Today, on April 14, 2022 the 49th day of the war in Ukraine is ending. Because of it, almost 4 million inhabitants of this beautiful country have fled abroad. These are mainly women and children. Of these, 2.6 million Ukrainian refugees came to Poland. About 13 million people are stuck in war zones and cannot leave, although they would like to. Many towns are threatened by a humanitarian catastrophe. On a daily basis, about 25,000 Ukrainian refugees are coming to Poland. In Poland they are receiving appropriate help by local authorities and ordinary citizens.
From the very beginning of the war, the scholarship recipients of our Foundation have been very actively involved in various help for war refugees. I have already written about this in previous materials. Now, I would like to present the commitment to refugees of our two scholarship recipients: Ola Ilczyna, a student of Polish philology on a doctorate track and her sister Janina, a fifth-year student of computer science. They themselves write about this help in the following way: “There are many families living in Poland who were forced to flee Ukraine from the Russian aggression that is still ongoing to this day. We, students from Ukraine, feel particularly obliged to provide all kinds of help to our compatriots. One of such forms is volunteer engagement. Through simple conversations with families, providing advice, playing with children and helping them to learn Polish language, we try to help people, often lost in the new reality in which they live. On Saturday, April 9, we set off from Lublin to the Retreat House of the Light-Life Movement in Księżomierza, where almost 60 Ukrainians found a place to stay.
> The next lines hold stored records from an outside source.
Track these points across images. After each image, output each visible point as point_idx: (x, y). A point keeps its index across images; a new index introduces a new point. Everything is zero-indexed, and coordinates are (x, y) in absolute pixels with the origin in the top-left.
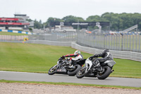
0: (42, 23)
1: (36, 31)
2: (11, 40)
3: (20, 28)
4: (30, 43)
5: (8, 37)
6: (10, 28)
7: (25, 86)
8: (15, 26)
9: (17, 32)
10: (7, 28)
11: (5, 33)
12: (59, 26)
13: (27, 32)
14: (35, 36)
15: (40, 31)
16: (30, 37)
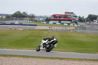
0: (84, 18)
1: (80, 24)
2: (63, 30)
3: (69, 22)
4: (76, 32)
5: (61, 28)
6: (62, 22)
7: (72, 62)
8: (66, 20)
9: (67, 24)
10: (60, 22)
11: (58, 25)
12: (96, 21)
13: (74, 25)
14: (79, 27)
15: (83, 24)
16: (76, 28)
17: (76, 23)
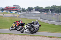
1: (23, 13)
2: (12, 16)
3: (16, 11)
4: (20, 18)
5: (11, 15)
6: (11, 11)
7: (17, 36)
8: (14, 10)
9: (14, 13)
10: (10, 11)
11: (9, 13)
12: (33, 11)
13: (19, 13)
14: (22, 15)
15: (25, 13)
16: (20, 15)
17: (20, 12)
Mainly they are mothers with children. We went there to visit one of the families with whom we became friends at the end of February, when they were still in the buildings of Caritas of the Lublin Archdiocese. It is a large family, a mother with six children, who came to Poland from a small village in the Volyn region. Thanks to the openness and kindness of local priests and members of the Domestic Church and residents of Księżomierza, this family has a place to stay and meals for free and also children have free education in the local primary school and stays in kindergarten on a daily basis. We, for our part, try to visit our compatriots, supporting them with a good word, a kind gesture and small gifts from Lublin. May the merciful Lord God have in His gracious protection all, especially children, who suffer very physically and spiritually because of this terrible war.”
We ask everyone to pray for peace in the world, especially for peace in Ukraine.